An eye is not a thing unto itself like bear or chicken you see it is attached by an optical nerve to an object called brain or the old grey matter. An eye cannot be set upon the world to make its fortune. It needs constant attention and cannot simply be left to fend for itself. I ask you, have you ever seen an eye at a junction, stick over one shoulder, red handkerchief knotted at the end? Or in a lorry headed south for winter? Be sensible, an eye has no thumb so how can it hitch?
So true.
One of the games Gilbert and Catrine play is to award each other points. A witty comment here, a nice gesture there, will up the score. Catrine is a hard marker, but fair; Gilbert briefly merits 92, but his score hovers in the eighties, despite all his efforts. Gilbert, who doesn’t have her sense of perspective, rates her ridiculously high, and she tells him so. What she keeps herself from telling him is that really to her he was always a perfect hundred. He is, after all, himself – he wears black socks and his clothes don’t fit – and that deserves everything. I want to say that Schooling is the best book I’ve ever read, but it isn’t, exactly. It is, on the other hand, the only book I’ve ever read quite in this way and the only book so quite unlike any other. It gives you faith that novels can be different, which is a bigger thing that it sounds.
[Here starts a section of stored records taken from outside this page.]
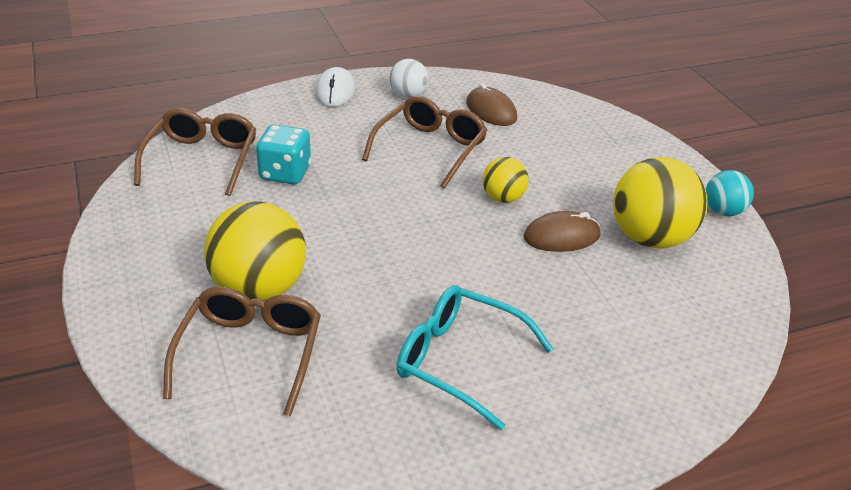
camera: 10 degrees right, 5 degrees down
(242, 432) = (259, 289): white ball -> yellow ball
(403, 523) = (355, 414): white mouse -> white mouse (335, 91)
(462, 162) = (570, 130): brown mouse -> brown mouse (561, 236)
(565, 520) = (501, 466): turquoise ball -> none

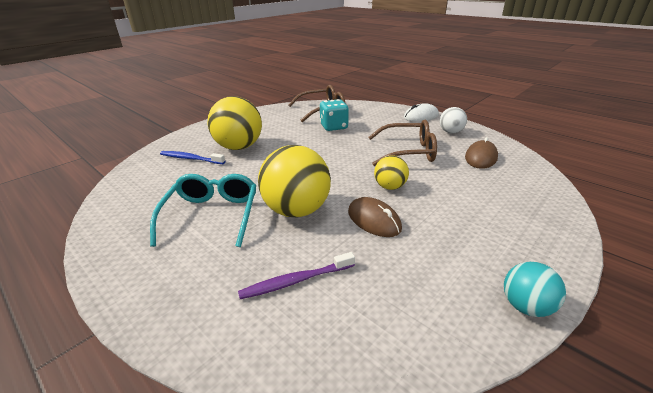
camera: 65 degrees right, 5 degrees down
(250, 354) = (191, 159): brown glasses -> blue toothbrush
(630, 324) = (295, 281): none -> purple toothbrush
(651, 238) = (422, 265): yellow ball -> yellow ball (296, 210)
With all the connections, the memories and half-memories, meanwhile, Heather McGowan has written herself out of her book. It’s normal for a writer to have pathologies that creep into what they say and which tell you who they are: McGowan remains invisible. But there are clues; she does at least have predilections: Lawrence of Arabia, for example. While Catrine is still trying to adjust to life in England and the archaic complexity of the school, she thinks: ‘What did Lawrence mean. Sand is less confusing than shrubbery.’ Lawrence is a totem, used to screw up courage. Catrine likes to fight, but she is warned: ‘You are not Lawrence, Evans, this is not your Arabia.’ She doesn’t agree, and wonders at one point: ‘What’s the trick they asked Lawrence when he put his hand in the flame. The trick is not minding.’ Which is a way of telling herself she can get by even when she feels hurt. One line from the movie appears twice: ‘My name is for my friends.’ You’d better believe it.